Les microbes de l’Antarctique viennent d’être cartographiés comme jamais auparavant. Une étude récente a révélé qu’un tiers des gènes découverts dans l’océan Austral sont totalement inconnus de la science. Bien que ces minuscules organismes soient invisibles à l'œil nu, ils influencent directement le cycle du carbone et le climat de notre planète.
Les eaux glacées entourant le continent antarctique cachent un écosystème d’une complexité insoupçonnée. Les microbes, présents en milliards dans chaque litre d’eau, pilotent des processus essentiels à l’équilibre de la Terre. Une équipe internationale de chercheurs a récemment dressé la cartographie génétique la plus complète jamais réalisée sur ces organismes mystérieux. Ce qu’ils ont découvert dépasse toutes les attentes.
Les chercheurs ont analysé des échantillons d’eau collectés lors de l’Expédition de Circumnavigation Antarctique, une mission scientifique de trois mois effectuée entre 2016 et 2017. Après le séquençage de l’ADN, les résultats ont été comparés aux catalogues de gènes marins existants. Les résultats sont frappants : 38 % des gènes identifiés sont totalement absents de toutes les bases de données marines connues. Plus d’un gène sur trois n’existe nulle part ailleurs dans la littérature scientifique.
Ces gènes inconnus ne forment pas une masse uniforme. Au contraire, ils s’organisent en communautés distinctes, influencées par les masses d’eau et les courants océaniques. Chaque couche d’eau abrite des microbes adaptés à des conditions précises de température, de salinité et de pression.

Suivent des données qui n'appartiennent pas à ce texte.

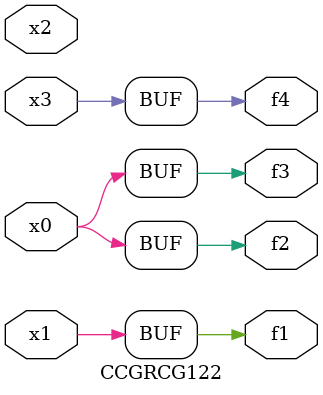
<source format=v>
module CCGRCG122(
	input x0, x1, x2, x3,
	output f1, f2, f3, f4
);
	assign f1 = x1;
	assign f2 = x0;
	assign f3 = x0;
	assign f4 = x3;
endmodule

</source>
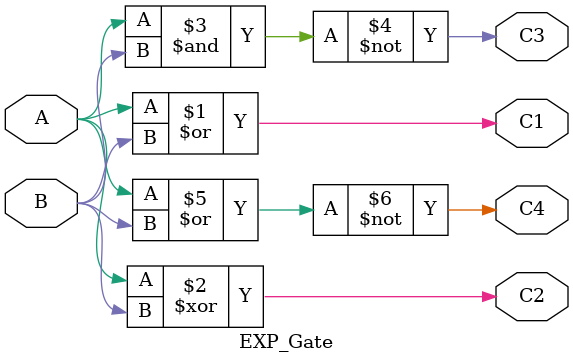
<source format=v>
module EXP_Gate (A,B,C1,C2,C3,C4);
input A,B;
output C1,C2,C3,C4;
assign C1= A|B;
assign C2= A^B;
assign C3= ~(A&B);
assign C4= ~(A|B);
endmodule
</source>
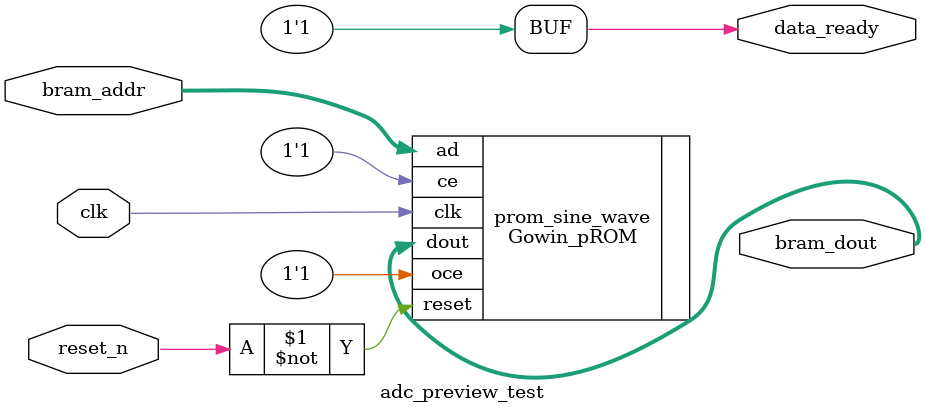
<source format=v>
`timescale 1ns / 1ps
module adc_preview_test (
    input         clk,
    input         reset_n,
    // 使用与pROM IP核地址位宽匹配的输入
    input  [8:0]  bram_addr, // 假设pROM深度为512 (地址位宽为9)
    output [7:0]  bram_dout,
    output        data_ready
);

    assign data_ready = 1'b1;

    // 实例化您的 Gowin pROM IP 核
    // **重要**: 请确保您在IP核生成器中，pROM的地址端口 ad 的位宽与
    // 此处的 bram_addr 位宽完全匹配。
    Gowin_pROM prom_sine_wave (
        .dout(bram_dout), 
        .clk(clk),
        .oce(1'b1),
        .ce(1'b1), 
        .reset(~reset_n),
        // --- ** 核心修正: 将完整的地址总线连接到pROM ** ---
        .ad(bram_addr) 
    );

endmodule

</source>
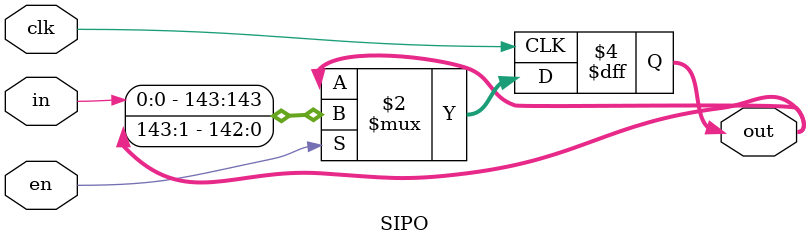
<source format=v>

module SIPO (
    input in, //format x1,x2,x3, y1,y2,y3, c1,c2,c3
    input clk,
    input en,
    output [143:0] out
);
    always @ (posedge clk) begin
        if(en) begin //EN must be pulled high one clock cycle before we want to start sending data
            out <= {in, out[143:1]};
        end
    end
endmodule
</source>
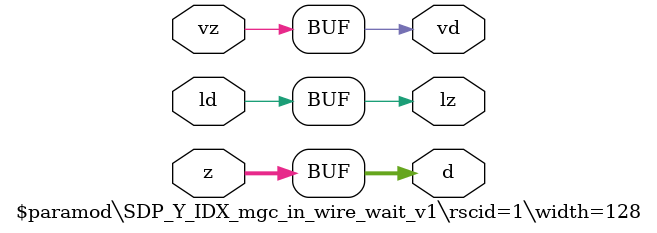
<source format=v>
module \$paramod\SDP_Y_IDX_mgc_in_wire_wait_v1\rscid=1\width=128 (ld, vd, d, lz, vz, z);
  (* src = "./vmod/nvdla/sdp/NV_NVDLA_SDP_CORE_Y_idx.v:14" *)
  output [127:0] d;
  (* src = "./vmod/nvdla/sdp/NV_NVDLA_SDP_CORE_Y_idx.v:12" *)
  input ld;
  (* src = "./vmod/nvdla/sdp/NV_NVDLA_SDP_CORE_Y_idx.v:15" *)
  output lz;
  (* src = "./vmod/nvdla/sdp/NV_NVDLA_SDP_CORE_Y_idx.v:13" *)
  output vd;
  (* src = "./vmod/nvdla/sdp/NV_NVDLA_SDP_CORE_Y_idx.v:16" *)
  input vz;
  (* src = "./vmod/nvdla/sdp/NV_NVDLA_SDP_CORE_Y_idx.v:17" *)
  input [127:0] z;
  assign d = z;
  assign lz = ld;
  assign vd = vz;
endmodule

</source>
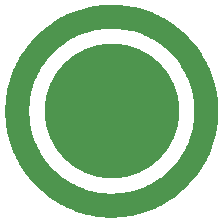
<source format=gbs>
G75*
%MOIN*%
%OFA0B0*%
%FSLAX24Y24*%
%IPPOS*%
%LPD*%
%AMOC8*
5,1,8,0,0,1.08239X$1,22.5*
%
%ADD10C,0.4500*%
%ADD11C,0.0800*%
%ADD12R,0.0330X0.0330*%
%ADD13C,0.0440*%
D10*
X003875Y003875D03*
D11*
X000725Y003875D02*
X000727Y003987D01*
X000733Y004098D01*
X000743Y004210D01*
X000757Y004321D01*
X000774Y004431D01*
X000796Y004541D01*
X000822Y004650D01*
X000851Y004758D01*
X000884Y004864D01*
X000921Y004970D01*
X000962Y005074D01*
X001007Y005177D01*
X001055Y005278D01*
X001106Y005377D01*
X001161Y005474D01*
X001220Y005569D01*
X001281Y005663D01*
X001346Y005754D01*
X001415Y005842D01*
X001486Y005928D01*
X001560Y006012D01*
X001638Y006092D01*
X001718Y006170D01*
X001801Y006246D01*
X001886Y006318D01*
X001974Y006387D01*
X002064Y006453D01*
X002157Y006515D01*
X002252Y006575D01*
X002349Y006631D01*
X002447Y006683D01*
X002548Y006732D01*
X002650Y006777D01*
X002754Y006819D01*
X002859Y006857D01*
X002966Y006891D01*
X003073Y006921D01*
X003182Y006948D01*
X003291Y006970D01*
X003402Y006989D01*
X003512Y007004D01*
X003624Y007015D01*
X003735Y007022D01*
X003847Y007025D01*
X003959Y007024D01*
X004071Y007019D01*
X004182Y007010D01*
X004293Y006997D01*
X004404Y006980D01*
X004514Y006960D01*
X004623Y006935D01*
X004731Y006907D01*
X004838Y006874D01*
X004944Y006838D01*
X005048Y006798D01*
X005151Y006755D01*
X005253Y006708D01*
X005352Y006657D01*
X005450Y006603D01*
X005546Y006545D01*
X005640Y006484D01*
X005731Y006420D01*
X005820Y006353D01*
X005907Y006282D01*
X005991Y006208D01*
X006073Y006132D01*
X006151Y006052D01*
X006227Y005970D01*
X006300Y005885D01*
X006370Y005798D01*
X006436Y005708D01*
X006500Y005616D01*
X006560Y005522D01*
X006617Y005426D01*
X006670Y005327D01*
X006720Y005227D01*
X006766Y005126D01*
X006809Y005022D01*
X006848Y004917D01*
X006883Y004811D01*
X006914Y004704D01*
X006942Y004595D01*
X006965Y004486D01*
X006985Y004376D01*
X007001Y004265D01*
X007013Y004154D01*
X007021Y004043D01*
X007025Y003931D01*
X007025Y003819D01*
X007021Y003707D01*
X007013Y003596D01*
X007001Y003485D01*
X006985Y003374D01*
X006965Y003264D01*
X006942Y003155D01*
X006914Y003046D01*
X006883Y002939D01*
X006848Y002833D01*
X006809Y002728D01*
X006766Y002624D01*
X006720Y002523D01*
X006670Y002423D01*
X006617Y002324D01*
X006560Y002228D01*
X006500Y002134D01*
X006436Y002042D01*
X006370Y001952D01*
X006300Y001865D01*
X006227Y001780D01*
X006151Y001698D01*
X006073Y001618D01*
X005991Y001542D01*
X005907Y001468D01*
X005820Y001397D01*
X005731Y001330D01*
X005640Y001266D01*
X005546Y001205D01*
X005450Y001147D01*
X005352Y001093D01*
X005253Y001042D01*
X005151Y000995D01*
X005048Y000952D01*
X004944Y000912D01*
X004838Y000876D01*
X004731Y000843D01*
X004623Y000815D01*
X004514Y000790D01*
X004404Y000770D01*
X004293Y000753D01*
X004182Y000740D01*
X004071Y000731D01*
X003959Y000726D01*
X003847Y000725D01*
X003735Y000728D01*
X003624Y000735D01*
X003512Y000746D01*
X003402Y000761D01*
X003291Y000780D01*
X003182Y000802D01*
X003073Y000829D01*
X002966Y000859D01*
X002859Y000893D01*
X002754Y000931D01*
X002650Y000973D01*
X002548Y001018D01*
X002447Y001067D01*
X002349Y001119D01*
X002252Y001175D01*
X002157Y001235D01*
X002064Y001297D01*
X001974Y001363D01*
X001886Y001432D01*
X001801Y001504D01*
X001718Y001580D01*
X001638Y001658D01*
X001560Y001738D01*
X001486Y001822D01*
X001415Y001908D01*
X001346Y001996D01*
X001281Y002087D01*
X001220Y002181D01*
X001161Y002276D01*
X001106Y002373D01*
X001055Y002472D01*
X001007Y002573D01*
X000962Y002676D01*
X000921Y002780D01*
X000884Y002886D01*
X000851Y002992D01*
X000822Y003100D01*
X000796Y003209D01*
X000774Y003319D01*
X000757Y003429D01*
X000743Y003540D01*
X000733Y003652D01*
X000727Y003763D01*
X000725Y003875D01*
D12*
X000875Y003875D03*
X001875Y003875D03*
D13*
X002375Y003625D03*
X000875Y004125D03*
M02*

</source>
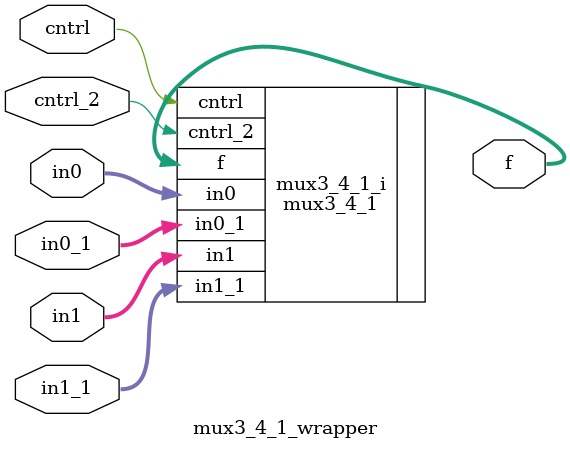
<source format=v>
`timescale 1 ps / 1 ps

module mux3_4_1_wrapper
   (cntrl,
    cntrl_2,
    f,
    in0,
    in0_1,
    in1,
    in1_1);
  input cntrl;
  input cntrl_2;
  output [2:0]f;
  input [2:0]in0;
  input [2:0]in0_1;
  input [2:0]in1;
  input [2:0]in1_1;

  wire cntrl;
  wire cntrl_2;
  wire [2:0]f;
  wire [2:0]in0;
  wire [2:0]in0_1;
  wire [2:0]in1;
  wire [2:0]in1_1;

  mux3_4_1 mux3_4_1_i
       (.cntrl(cntrl),
        .cntrl_2(cntrl_2),
        .f(f),
        .in0(in0),
        .in0_1(in0_1),
        .in1(in1),
        .in1_1(in1_1));
endmodule

</source>
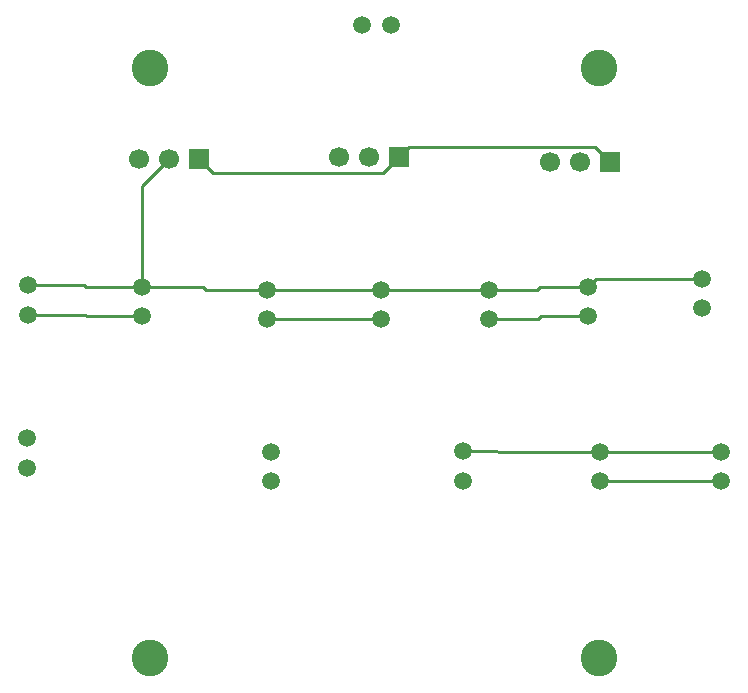
<source format=gbl>
G04*
G04 #@! TF.GenerationSoftware,Altium Limited,Altium Designer,24.1.2 (44)*
G04*
G04 Layer_Physical_Order=2*
G04 Layer_Color=16711680*
%FSLAX44Y44*%
%MOMM*%
G71*
G04*
G04 #@! TF.SameCoordinates,F9B8B196-E0EE-4284-85E4-D25C29C198F4*
G04*
G04*
G04 #@! TF.FilePolarity,Positive*
G04*
G01*
G75*
%ADD14C,0.2540*%
%ADD16C,1.4986*%
%ADD19C,3.1000*%
%ADD20C,1.7000*%
%ADD21R,1.7000X1.7000*%
D14*
X522878Y324720D02*
X580390D01*
X464820Y325120D02*
X522878Y324720D01*
X576980Y471170D02*
X666750D01*
X570230Y464420D02*
X576980Y471170D01*
X146050Y439420D02*
X193040D01*
X144780Y440690D02*
X146050Y439420D01*
X96520Y440690D02*
X144780D01*
X530860Y439420D02*
X570230D01*
X528320Y436880D02*
X530860Y439420D01*
X486410Y436880D02*
X528320D01*
X193040Y464420D02*
Y549910D01*
X215900Y572770D01*
X576834Y582676D02*
X589280Y570230D01*
X418846Y582676D02*
X576834D01*
X410210Y574040D02*
X418846Y582676D01*
X397002Y560832D02*
X410210Y574040D01*
X253238Y560832D02*
X397002D01*
X241300Y572770D02*
X253238Y560832D01*
X580390Y324720D02*
X683260D01*
X145288Y464420D02*
X193040D01*
X144018Y465690D02*
X145288Y464420D01*
X96520Y465690D02*
X144018D01*
X246888Y461880D02*
X298450D01*
X244348Y464420D02*
X246888Y461880D01*
X193040Y464420D02*
X244348D01*
X298450Y461880D02*
X394970D01*
X486410D01*
X529590Y464420D02*
X570230D01*
X527050Y461880D02*
X529590Y464420D01*
X486410Y461880D02*
X527050D01*
X580390Y299720D02*
X683260D01*
X298450Y436880D02*
X394970D01*
D16*
X403860Y685800D02*
D03*
X378860D02*
D03*
X666750Y446170D02*
D03*
Y471170D02*
D03*
X486410Y436880D02*
D03*
Y461880D02*
D03*
X298450Y436880D02*
D03*
Y461880D02*
D03*
X96520Y440690D02*
D03*
Y465690D02*
D03*
X580390Y299720D02*
D03*
Y324720D02*
D03*
X570230Y439420D02*
D03*
Y464420D02*
D03*
X394970Y436880D02*
D03*
Y461880D02*
D03*
X193040Y439420D02*
D03*
Y464420D02*
D03*
X683260Y299720D02*
D03*
Y324720D02*
D03*
X464820Y300120D02*
D03*
Y325120D02*
D03*
X302260Y299720D02*
D03*
Y324720D02*
D03*
X95250Y311150D02*
D03*
Y336150D02*
D03*
D19*
X580000Y150000D02*
D03*
X200000D02*
D03*
X580000Y650000D02*
D03*
X200000D02*
D03*
D20*
X538480Y570230D02*
D03*
X563880D02*
D03*
X359410Y574040D02*
D03*
X384810D02*
D03*
X190500Y572770D02*
D03*
X215900D02*
D03*
D21*
X589280Y570230D02*
D03*
X410210Y574040D02*
D03*
X241300Y572770D02*
D03*
M02*

</source>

L’océan Austral fonctionne ainsi comme un archipel biologique invisible, où chaque territoire possède sa propre signature génétique.
Ces organismes ne sont pas de simples spectateurs dans l’environnement polaire. Par exemple, le phytoplancton, qui comprend des microalgues en suspension dans l’eau, assure à lui seul la moitié de la photosynthèse de la planète. D’autres bactéries jouent un rôle déterminant dans la transformation du carbone capturé. Une partie de ce carbone est recyclée en surface, tandis qu’une autre est envoyée vers les profondeurs marines.
Selon une analyse relayée par Earth.com, plusieurs des gènes nouvellement identifiés aident les microbes à décomposer des composés riches en soufre, libérant ainsi des gaz influençant la formation des nuages. La bactérie Pelagibacter, présente dans presque tous les océans du monde, illustre parfaitement cette diversité fonctionnelle. Dans les eaux chaudes, ses variantes portent des gènes spécialisés dans l’absorption de métaux tels que le nickel et le zinc, tandis que dans les eaux froides de l'Antarctique, d'autres variantes activent des gènes liés à la résistance au stress oxydatif.
Ces découvertes prennent une dimension particulière dans le contexte du changement climatique. L'océan Austral absorbe une part considérable du dioxyde de carbone et de la chaleur générés par les activités humaines. Cependant, la circulation des masses d’eau qui structure les communautés microbiennes est en train de se modifier sous l’effet du réchauffement climatique. Ainsi, une réorganisation de ces courants pourrait redistribuer l’activité microbienne de la région sans déplacer une seule côte.
Les chercheurs soulignent que ces gènes inconnus représentent autant de fonctions biologiques encore à caractériser. Comprendre leur rôle exact dans les cycles du carbone et du soufre pourrait permettre d’affiner les modèles climatiques actuels. Pour cela, un suivi constant et une surveillance génétique tout au long de l’année sont indispensables.
Longtemps considéré comme une périphérie scientifique, l'océan Austral s'impose désormais comme un territoire clé pour appréhender l'avenir du climat terrestre.